*** Records supplied Section Begins ***

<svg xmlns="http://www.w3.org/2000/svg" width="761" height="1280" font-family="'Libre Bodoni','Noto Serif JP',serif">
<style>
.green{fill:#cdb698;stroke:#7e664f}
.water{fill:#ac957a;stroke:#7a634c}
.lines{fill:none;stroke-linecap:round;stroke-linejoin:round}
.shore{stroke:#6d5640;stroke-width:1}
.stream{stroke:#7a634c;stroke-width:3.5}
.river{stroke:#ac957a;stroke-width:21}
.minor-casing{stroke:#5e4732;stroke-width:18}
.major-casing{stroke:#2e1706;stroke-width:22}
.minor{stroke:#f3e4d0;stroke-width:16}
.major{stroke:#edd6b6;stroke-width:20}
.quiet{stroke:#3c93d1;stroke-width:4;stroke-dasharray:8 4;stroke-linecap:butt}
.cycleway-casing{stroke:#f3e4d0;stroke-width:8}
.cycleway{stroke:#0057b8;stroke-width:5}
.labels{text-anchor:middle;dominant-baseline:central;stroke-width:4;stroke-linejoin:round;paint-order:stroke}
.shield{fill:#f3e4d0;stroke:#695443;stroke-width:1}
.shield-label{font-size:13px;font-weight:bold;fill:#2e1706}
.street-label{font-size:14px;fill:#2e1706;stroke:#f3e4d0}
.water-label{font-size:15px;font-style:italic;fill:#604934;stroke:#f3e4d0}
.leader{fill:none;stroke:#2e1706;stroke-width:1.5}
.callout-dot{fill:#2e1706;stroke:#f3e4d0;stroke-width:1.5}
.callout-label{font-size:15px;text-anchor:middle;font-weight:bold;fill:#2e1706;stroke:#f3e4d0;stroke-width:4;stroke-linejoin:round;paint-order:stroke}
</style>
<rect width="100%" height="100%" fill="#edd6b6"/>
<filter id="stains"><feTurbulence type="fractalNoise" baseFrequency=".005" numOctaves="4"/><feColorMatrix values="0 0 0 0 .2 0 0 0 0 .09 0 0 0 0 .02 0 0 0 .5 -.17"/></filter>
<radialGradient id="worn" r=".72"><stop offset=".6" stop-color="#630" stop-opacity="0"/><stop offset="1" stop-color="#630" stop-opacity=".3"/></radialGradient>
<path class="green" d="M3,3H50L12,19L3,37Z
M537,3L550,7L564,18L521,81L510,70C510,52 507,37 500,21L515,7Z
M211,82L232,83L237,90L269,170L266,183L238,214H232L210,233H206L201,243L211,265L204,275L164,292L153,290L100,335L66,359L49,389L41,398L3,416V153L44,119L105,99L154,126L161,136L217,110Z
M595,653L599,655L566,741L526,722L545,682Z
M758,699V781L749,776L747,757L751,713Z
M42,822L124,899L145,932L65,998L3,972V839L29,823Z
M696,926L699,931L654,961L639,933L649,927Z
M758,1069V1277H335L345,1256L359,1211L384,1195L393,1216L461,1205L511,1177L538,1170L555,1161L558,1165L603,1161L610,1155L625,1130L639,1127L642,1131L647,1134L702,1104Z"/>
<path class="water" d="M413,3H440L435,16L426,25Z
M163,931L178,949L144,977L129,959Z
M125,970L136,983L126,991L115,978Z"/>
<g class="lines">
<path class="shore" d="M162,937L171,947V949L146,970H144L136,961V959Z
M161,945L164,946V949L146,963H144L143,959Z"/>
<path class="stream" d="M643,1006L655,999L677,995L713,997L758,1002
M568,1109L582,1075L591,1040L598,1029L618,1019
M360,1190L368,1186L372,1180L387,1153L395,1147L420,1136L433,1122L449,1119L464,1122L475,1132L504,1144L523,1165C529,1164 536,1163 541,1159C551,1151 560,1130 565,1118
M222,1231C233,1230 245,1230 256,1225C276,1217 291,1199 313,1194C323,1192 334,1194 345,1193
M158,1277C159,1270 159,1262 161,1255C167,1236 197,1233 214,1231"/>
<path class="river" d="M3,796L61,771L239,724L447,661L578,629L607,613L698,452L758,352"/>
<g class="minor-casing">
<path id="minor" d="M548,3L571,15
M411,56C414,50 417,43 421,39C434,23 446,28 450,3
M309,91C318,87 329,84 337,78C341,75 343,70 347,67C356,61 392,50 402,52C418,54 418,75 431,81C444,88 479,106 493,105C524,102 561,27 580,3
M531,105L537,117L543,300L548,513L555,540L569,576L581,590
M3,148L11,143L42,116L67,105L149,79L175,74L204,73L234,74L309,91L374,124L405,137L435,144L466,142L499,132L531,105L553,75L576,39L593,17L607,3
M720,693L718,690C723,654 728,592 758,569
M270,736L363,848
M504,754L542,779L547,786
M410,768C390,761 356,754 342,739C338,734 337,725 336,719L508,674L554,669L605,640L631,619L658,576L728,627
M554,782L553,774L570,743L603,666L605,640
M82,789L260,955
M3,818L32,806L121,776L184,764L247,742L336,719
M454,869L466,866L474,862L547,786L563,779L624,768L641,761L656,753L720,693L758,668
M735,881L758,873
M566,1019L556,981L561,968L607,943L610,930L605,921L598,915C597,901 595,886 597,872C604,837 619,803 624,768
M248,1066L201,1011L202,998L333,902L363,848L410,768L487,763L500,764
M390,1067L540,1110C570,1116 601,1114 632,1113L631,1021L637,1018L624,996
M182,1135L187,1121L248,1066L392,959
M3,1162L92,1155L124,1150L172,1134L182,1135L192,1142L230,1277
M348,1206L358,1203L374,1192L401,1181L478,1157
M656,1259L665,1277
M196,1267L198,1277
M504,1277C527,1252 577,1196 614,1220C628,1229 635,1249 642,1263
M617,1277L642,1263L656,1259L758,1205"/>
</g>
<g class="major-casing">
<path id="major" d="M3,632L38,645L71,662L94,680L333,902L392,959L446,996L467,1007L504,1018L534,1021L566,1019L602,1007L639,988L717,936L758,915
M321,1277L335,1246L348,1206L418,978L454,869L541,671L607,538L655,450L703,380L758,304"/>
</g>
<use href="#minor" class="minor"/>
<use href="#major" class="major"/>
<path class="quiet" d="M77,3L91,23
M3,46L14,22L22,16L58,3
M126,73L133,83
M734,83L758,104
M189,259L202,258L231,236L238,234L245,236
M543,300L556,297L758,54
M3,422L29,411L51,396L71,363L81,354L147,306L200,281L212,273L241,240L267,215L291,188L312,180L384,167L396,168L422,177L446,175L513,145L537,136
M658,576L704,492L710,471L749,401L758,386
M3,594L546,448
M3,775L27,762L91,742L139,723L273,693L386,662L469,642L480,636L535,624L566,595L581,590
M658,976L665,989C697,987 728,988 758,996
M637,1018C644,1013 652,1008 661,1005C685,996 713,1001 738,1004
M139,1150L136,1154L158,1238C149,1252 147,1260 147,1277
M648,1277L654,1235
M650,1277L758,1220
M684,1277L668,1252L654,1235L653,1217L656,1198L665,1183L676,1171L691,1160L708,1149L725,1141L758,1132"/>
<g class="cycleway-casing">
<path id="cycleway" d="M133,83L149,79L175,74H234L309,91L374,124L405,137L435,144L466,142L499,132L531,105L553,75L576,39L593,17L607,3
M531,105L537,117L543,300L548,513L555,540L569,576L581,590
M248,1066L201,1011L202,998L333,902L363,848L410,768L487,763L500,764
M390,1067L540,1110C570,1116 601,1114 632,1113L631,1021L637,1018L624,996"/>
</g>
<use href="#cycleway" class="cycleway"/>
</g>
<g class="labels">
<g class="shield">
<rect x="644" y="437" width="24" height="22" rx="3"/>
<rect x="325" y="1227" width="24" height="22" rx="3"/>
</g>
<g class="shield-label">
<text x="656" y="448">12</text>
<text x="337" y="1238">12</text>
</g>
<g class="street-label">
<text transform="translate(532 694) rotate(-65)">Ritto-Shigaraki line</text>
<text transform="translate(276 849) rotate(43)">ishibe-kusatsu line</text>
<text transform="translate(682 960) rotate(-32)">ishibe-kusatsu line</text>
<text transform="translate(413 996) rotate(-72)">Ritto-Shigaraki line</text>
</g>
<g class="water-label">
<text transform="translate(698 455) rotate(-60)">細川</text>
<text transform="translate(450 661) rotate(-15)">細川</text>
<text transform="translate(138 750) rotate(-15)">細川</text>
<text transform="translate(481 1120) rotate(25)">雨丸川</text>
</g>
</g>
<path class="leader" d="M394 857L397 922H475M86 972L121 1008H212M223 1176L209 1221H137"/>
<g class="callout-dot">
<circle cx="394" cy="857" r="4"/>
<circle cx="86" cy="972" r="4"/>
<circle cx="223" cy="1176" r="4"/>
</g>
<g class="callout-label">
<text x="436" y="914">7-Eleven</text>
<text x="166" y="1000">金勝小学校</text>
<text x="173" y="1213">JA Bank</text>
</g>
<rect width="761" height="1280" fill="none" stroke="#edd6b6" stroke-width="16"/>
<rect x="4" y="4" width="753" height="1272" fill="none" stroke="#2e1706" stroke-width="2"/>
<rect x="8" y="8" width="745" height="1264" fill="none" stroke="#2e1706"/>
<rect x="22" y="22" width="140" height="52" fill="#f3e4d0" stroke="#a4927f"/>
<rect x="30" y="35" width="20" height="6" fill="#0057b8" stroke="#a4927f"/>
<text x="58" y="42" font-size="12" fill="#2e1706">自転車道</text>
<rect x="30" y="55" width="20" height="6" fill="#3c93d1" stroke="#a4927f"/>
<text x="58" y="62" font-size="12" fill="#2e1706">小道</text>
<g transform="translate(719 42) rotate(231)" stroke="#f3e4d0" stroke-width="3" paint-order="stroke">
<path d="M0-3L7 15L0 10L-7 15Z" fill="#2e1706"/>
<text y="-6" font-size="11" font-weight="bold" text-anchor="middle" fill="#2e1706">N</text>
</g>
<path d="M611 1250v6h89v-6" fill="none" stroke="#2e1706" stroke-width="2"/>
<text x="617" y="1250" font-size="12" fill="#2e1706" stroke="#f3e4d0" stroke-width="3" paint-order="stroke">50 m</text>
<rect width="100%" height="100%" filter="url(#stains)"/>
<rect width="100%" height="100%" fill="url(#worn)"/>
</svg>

*** Records supplied Section Ends ***

Prompt:
Retype, exactly and in full, the lines above from the one containing "M3,818L32,806L121,776L184,764L247,742L336,719" through the one containing "M658,976L665,989C697,987 728,988 758,996".

Task response:
M3,818L32,806L121,776L184,764L247,742L336,719
M454,869L466,866L474,862L547,786L563,779L624,768L641,761L656,753L720,693L758,668
M735,881L758,873
M566,1019L556,981L561,968L607,943L610,930L605,921L598,915C597,901 595,886 597,872C604,837 619,803 624,768
M248,1066L201,1011L202,998L333,902L363,848L410,768L487,763L500,764
M390,1067L540,1110C570,1116 601,1114 632,1113L631,1021L637,1018L624,996
M182,1135L187,1121L248,1066L392,959
M3,1162L92,1155L124,1150L172,1134L182,1135L192,1142L230,1277
M348,1206L358,1203L374,1192L401,1181L478,1157
M656,1259L665,1277
M196,1267L198,1277
M504,1277C527,1252 577,1196 614,1220C628,1229 635,1249 642,1263
M617,1277L642,1263L656,1259L758,1205"/>
</g>
<g class="major-casing">
<path id="major" d="M3,632L38,645L71,662L94,680L333,902L392,959L446,996L467,1007L504,1018L534,1021L566,1019L602,1007L639,988L717,936L758,915
M321,1277L335,1246L348,1206L418,978L454,869L541,671L607,538L655,450L703,380L758,304"/>
</g>
<use href="#minor" class="minor"/>
<use href="#major" class="major"/>
<path class="quiet" d="M77,3L91,23
M3,46L14,22L22,16L58,3
M126,73L133,83
M734,83L758,104
M189,259L202,258L231,236L238,234L245,236
M543,300L556,297L758,54
M3,422L29,411L51,396L71,363L81,354L147,306L200,281L212,273L241,240L267,215L291,188L312,180L384,167L396,168L422,177L446,175L513,145L537,136
M658,576L704,492L710,471L749,401L758,386
M3,594L546,448
M3,775L27,762L91,742L139,723L273,693L386,662L469,642L480,636L535,624L566,595L581,590
M658,976L665,989C697,987 728,988 758,996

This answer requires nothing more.